Supplied material:
--- --- ---
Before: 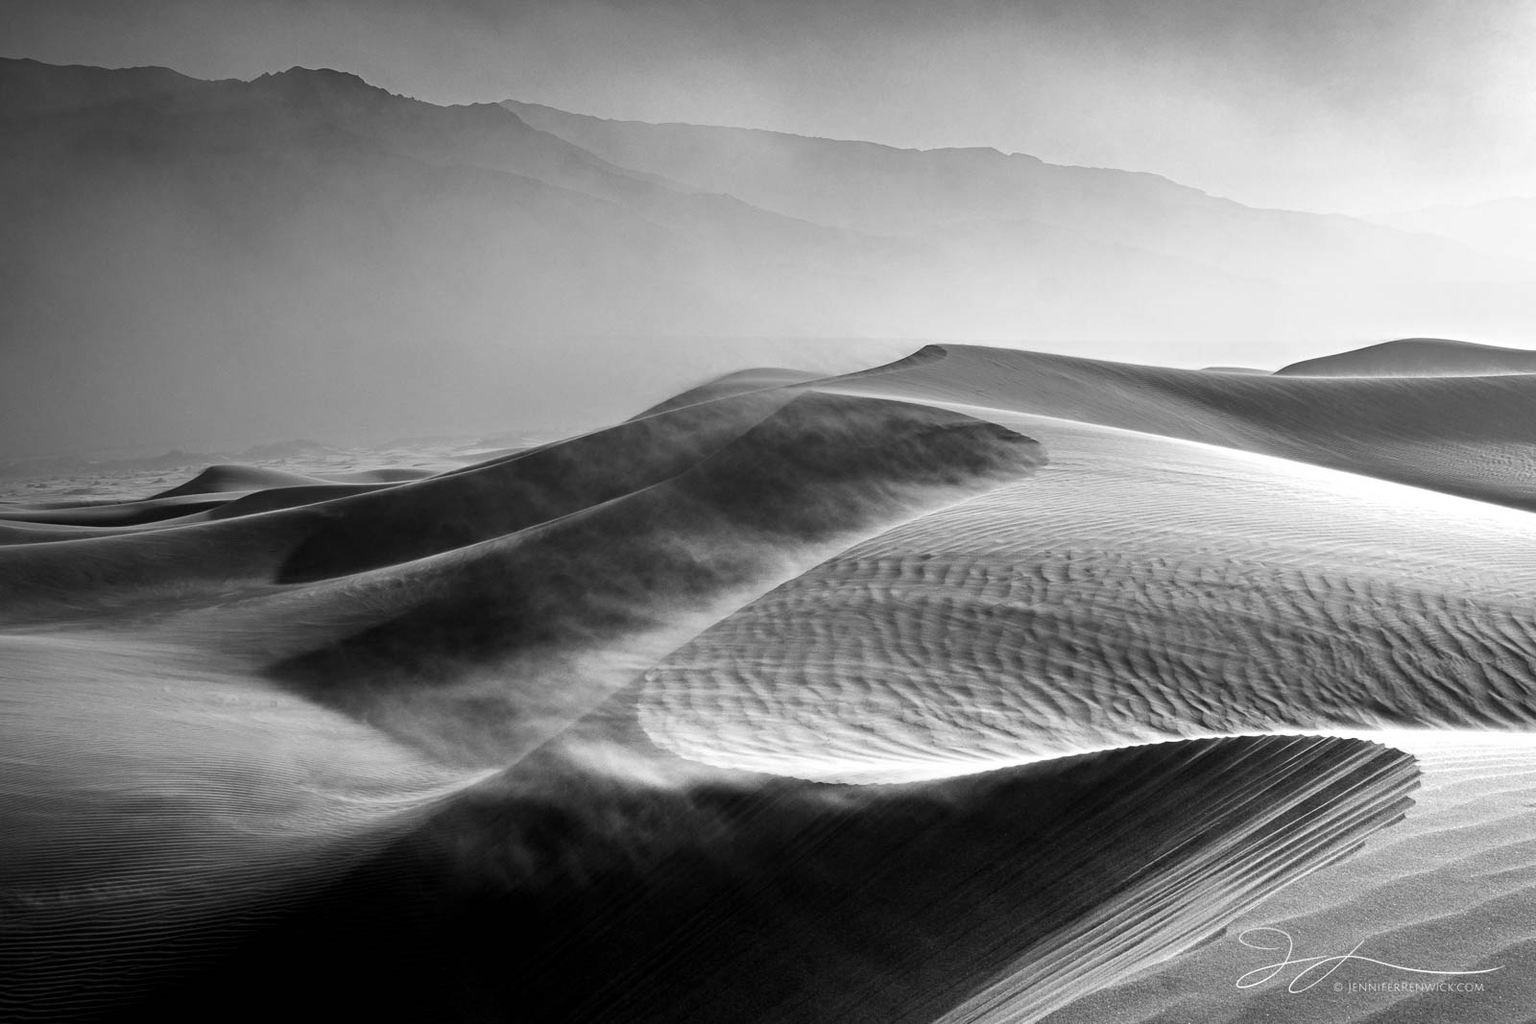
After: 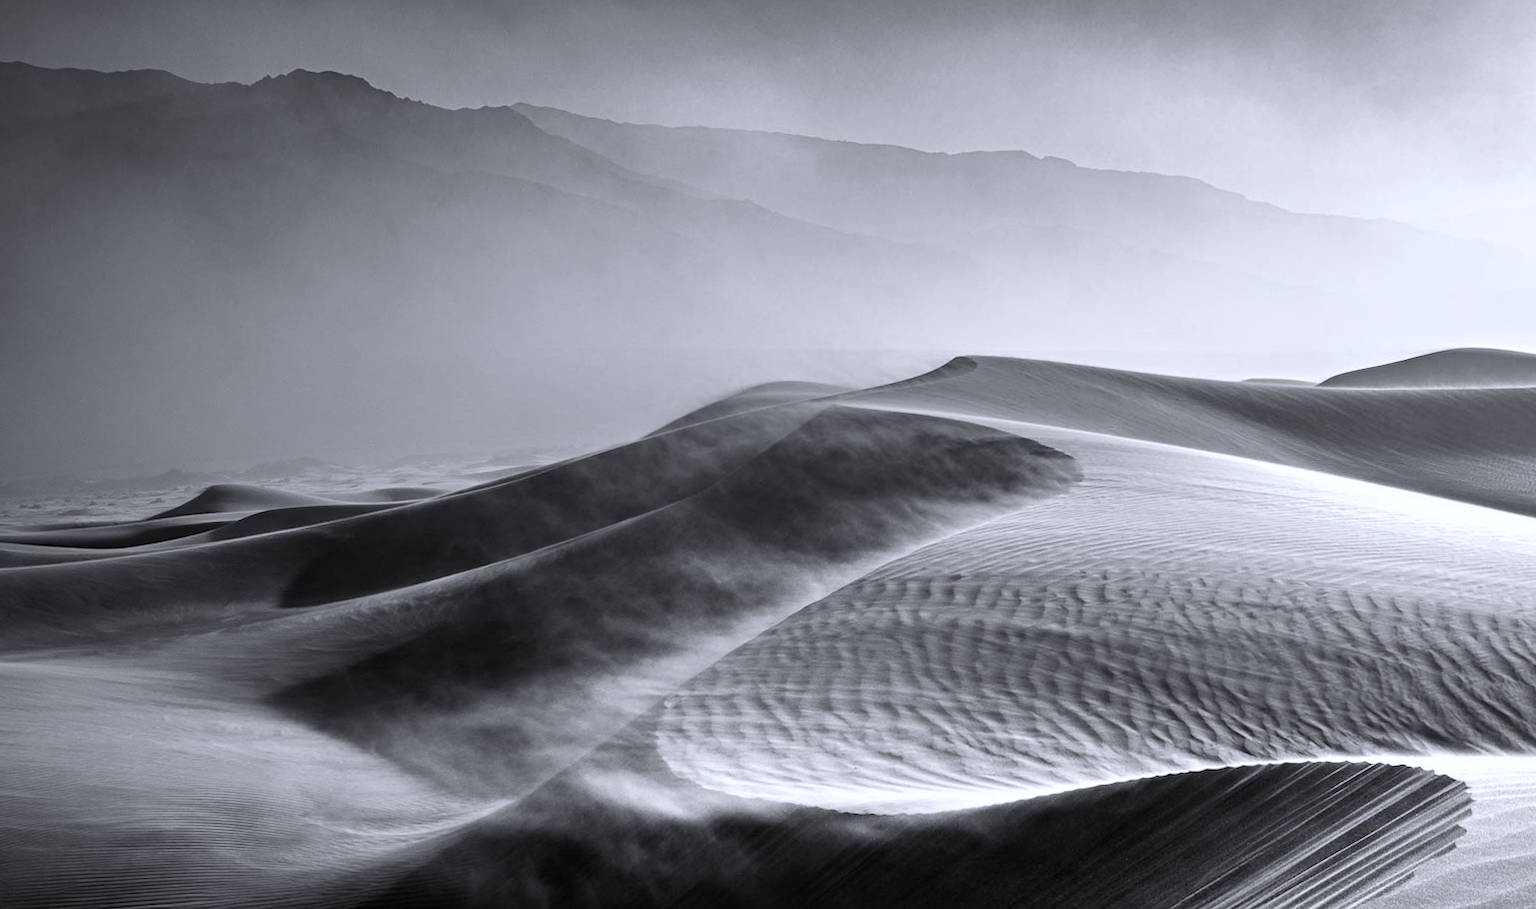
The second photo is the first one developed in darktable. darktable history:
crop and rotate: angle 0.2°, left 0.275%, right 3.127%, bottom 14.18%
tone equalizer: on, module defaults
color calibration: illuminant as shot in camera, x 0.358, y 0.373, temperature 4628.91 K
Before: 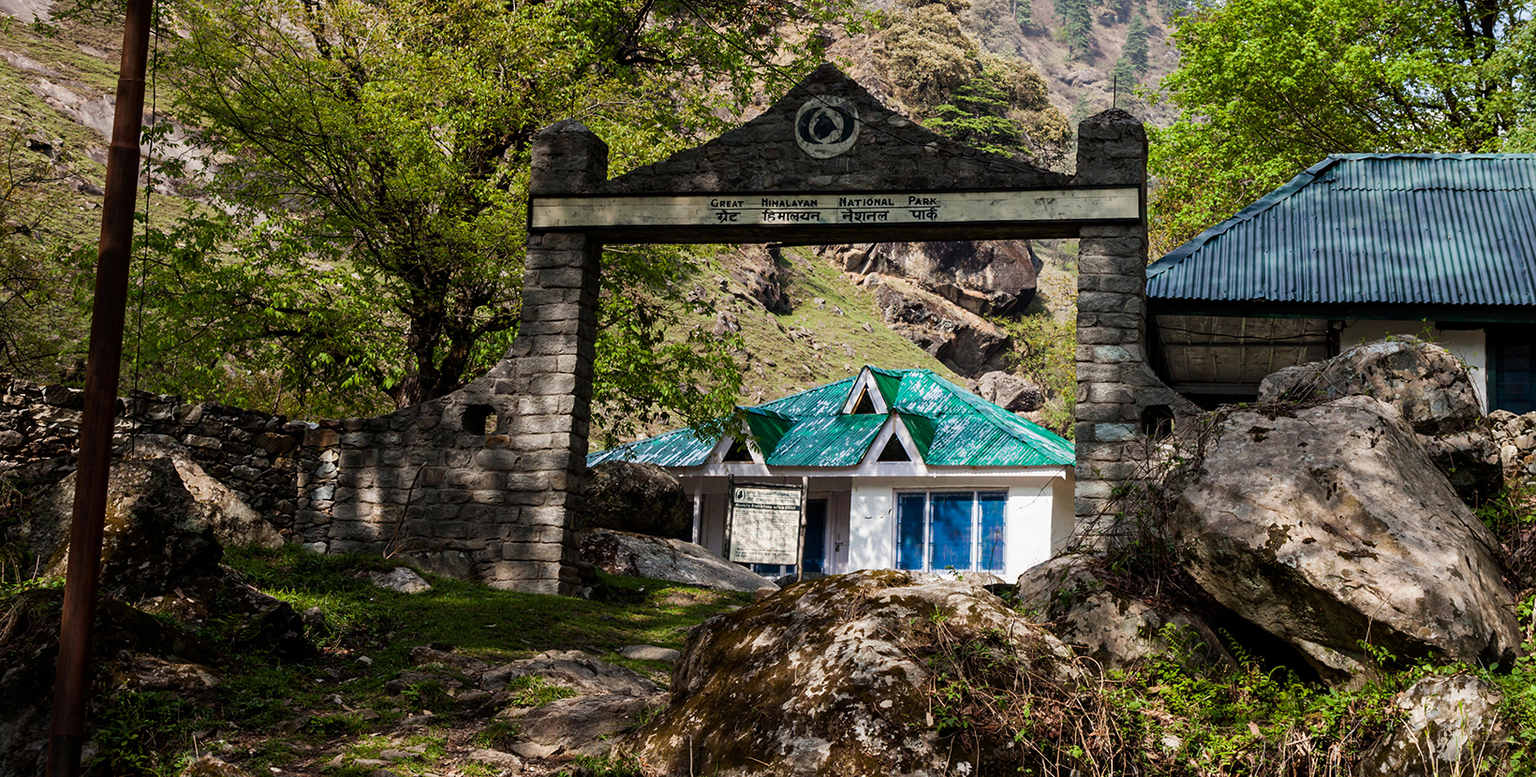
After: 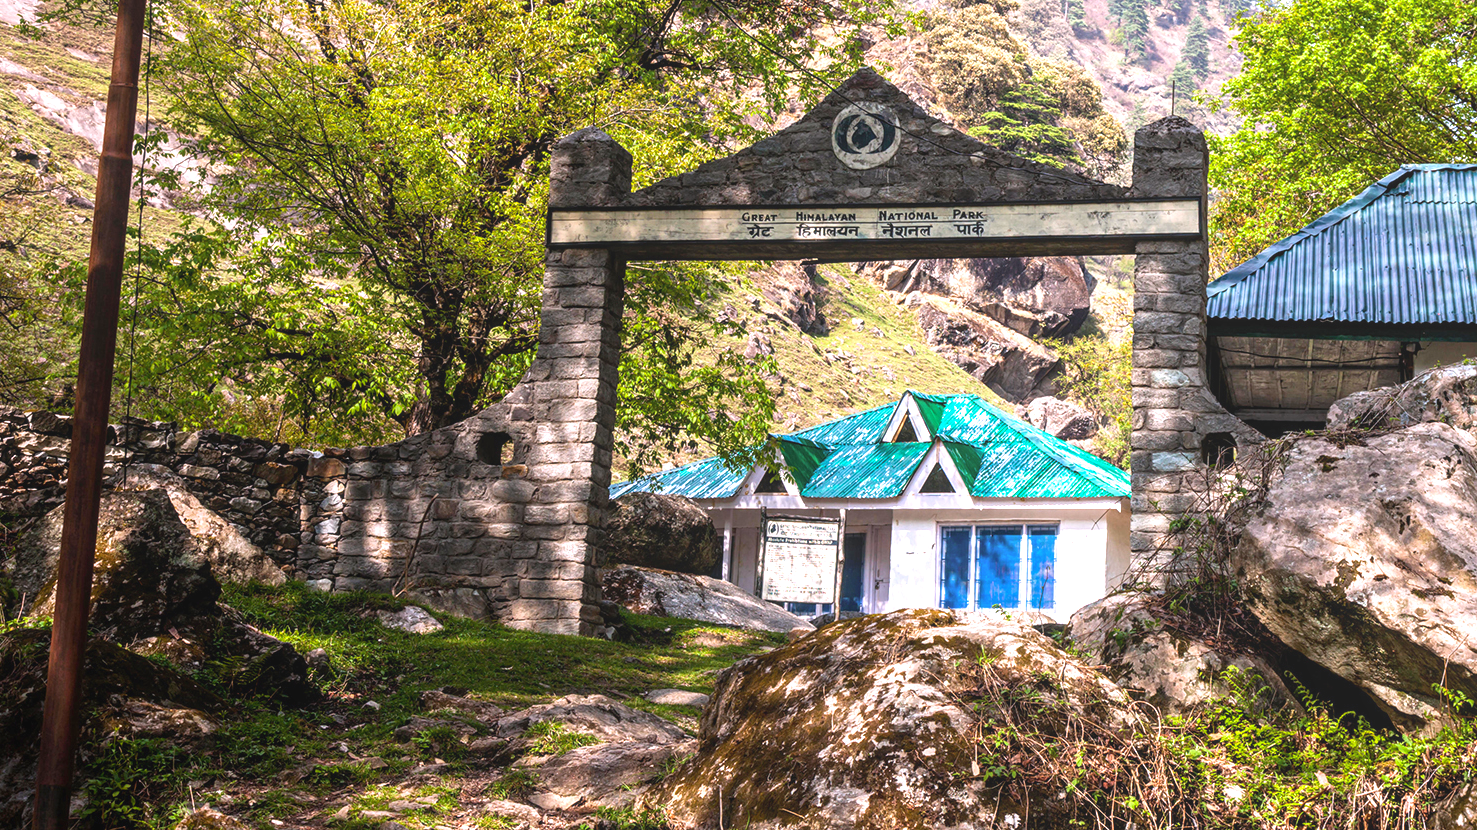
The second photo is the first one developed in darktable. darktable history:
white balance: red 1.05, blue 1.072
crop and rotate: left 1.088%, right 8.807%
vignetting: fall-off start 116.67%, fall-off radius 59.26%, brightness -0.31, saturation -0.056
exposure: exposure 1.223 EV, compensate highlight preservation false
local contrast: highlights 48%, shadows 0%, detail 100%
--- --- ---
Task objective: Copy the rows from their start through the line that contains "color calibration: illuminant", including that line, and leave the pictures out of your copy.

Task result:
Before: 
After: 
The second photo is the first one developed in darktable. darktable history:
crop and rotate: angle 0.2°, left 0.275%, right 3.127%, bottom 14.18%
tone equalizer: on, module defaults
color calibration: illuminant as shot in camera, x 0.358, y 0.373, temperature 4628.91 K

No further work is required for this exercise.